14 941 fois merci !
Selon les résultats complets |1| qui sont à présent disponibles, j’ai obtenu 14 941 voix de préférence ce dimanche, ce qui représente le sixième meilleur score personnel parmi les 24 candidats de la liste Ecolo pour le Sénat. Seuls Isabelle Durant (108.105), Carine Russo (57.747), Jacky Morael (48.422), José Daras (28.450) et Laurence Lambert (15.919) obtiennent de meilleurs scores personnels.
Je vous en remercie.
Ces voix se répartissent de la manière suivante :
| Province du Brabant wallon | 1 302 |
| Bruxelles-Halle-Vilvorde | 2 739 |
| Province de Hainaut | 2 156 |
| Province de Liège | 3 176 |
| Province de Luxembourg | 2 634 |
| Province de Namur | 2 829 |
Ce soutien massif, vous me l’avez accordé alors que je n’ai pas bénéficié d’outils de visibilité pendant ma campagne, sauf la participation à un débat télévisé dans ma province : la province de Luxembourg, la moins peuplée de toutes ; celle dont, traditionnellement, les candidats peinent à émerger dans les scrutins se déroulant sur l’ensemble de la Communauté française.
Je ne souligne pas ces éléments parce mon score — inespéré ! — me rend extrêmement heureuse (même si c’est bien sûr le cas). Au contraire, je ne m’estime en aucun cas propriétaire de « mes » voix. Je les considère comme une opportunité de mieux défendre — au sein d’Ecolo d’abord, dans la société ensuite — les priorités que j’ai défendues durant ma campagne.
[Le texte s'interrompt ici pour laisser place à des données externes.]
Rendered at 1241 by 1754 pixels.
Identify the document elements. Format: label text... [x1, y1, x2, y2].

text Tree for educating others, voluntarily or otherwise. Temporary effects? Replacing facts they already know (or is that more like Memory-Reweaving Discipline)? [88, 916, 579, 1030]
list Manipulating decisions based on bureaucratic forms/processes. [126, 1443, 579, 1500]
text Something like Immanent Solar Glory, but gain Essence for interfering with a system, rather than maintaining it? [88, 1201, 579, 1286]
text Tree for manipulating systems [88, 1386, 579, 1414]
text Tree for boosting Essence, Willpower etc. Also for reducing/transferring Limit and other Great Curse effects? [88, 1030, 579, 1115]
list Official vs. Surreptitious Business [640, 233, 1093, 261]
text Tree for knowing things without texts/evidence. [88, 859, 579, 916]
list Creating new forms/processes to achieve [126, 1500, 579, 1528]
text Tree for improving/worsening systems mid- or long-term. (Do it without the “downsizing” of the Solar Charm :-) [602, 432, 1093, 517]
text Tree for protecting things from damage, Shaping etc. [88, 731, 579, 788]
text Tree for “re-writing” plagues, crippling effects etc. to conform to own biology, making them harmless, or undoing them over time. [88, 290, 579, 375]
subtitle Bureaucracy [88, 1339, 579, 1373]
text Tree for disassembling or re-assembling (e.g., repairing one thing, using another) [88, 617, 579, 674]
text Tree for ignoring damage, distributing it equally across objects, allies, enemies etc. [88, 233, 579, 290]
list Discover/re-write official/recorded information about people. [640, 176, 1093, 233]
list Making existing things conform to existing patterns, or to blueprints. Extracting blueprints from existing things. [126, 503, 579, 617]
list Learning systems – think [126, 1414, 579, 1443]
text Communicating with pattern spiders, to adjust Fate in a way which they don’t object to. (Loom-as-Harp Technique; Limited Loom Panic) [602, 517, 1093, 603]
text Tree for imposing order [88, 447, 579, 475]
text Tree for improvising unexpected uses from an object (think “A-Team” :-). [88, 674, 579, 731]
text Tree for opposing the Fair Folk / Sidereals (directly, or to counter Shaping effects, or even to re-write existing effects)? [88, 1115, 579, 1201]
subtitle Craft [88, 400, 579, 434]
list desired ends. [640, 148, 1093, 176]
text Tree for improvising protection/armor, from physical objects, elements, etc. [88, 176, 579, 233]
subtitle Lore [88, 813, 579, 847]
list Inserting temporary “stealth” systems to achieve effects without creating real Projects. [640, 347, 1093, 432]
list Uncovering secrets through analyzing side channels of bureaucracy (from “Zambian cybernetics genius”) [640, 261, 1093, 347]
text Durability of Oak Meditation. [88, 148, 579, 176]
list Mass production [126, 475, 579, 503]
Je souligne ces éléments parce que je suis persuadée que ce score est le reflet d’une attente très forte vis-à-vis d’Ecolo sur des thématiques comme les droits des migrants, les libertés fondamentales, la construction d’une Europe sociale ou les droits économiques et sociaux. Autrement dit, mon score me semble un signal pour qu’Ecolo donne à ces questions une priorité accrue, se montre encore plus attentif et exigeant qu’il ne l’a été jusqu’à présent sur les questions sociales.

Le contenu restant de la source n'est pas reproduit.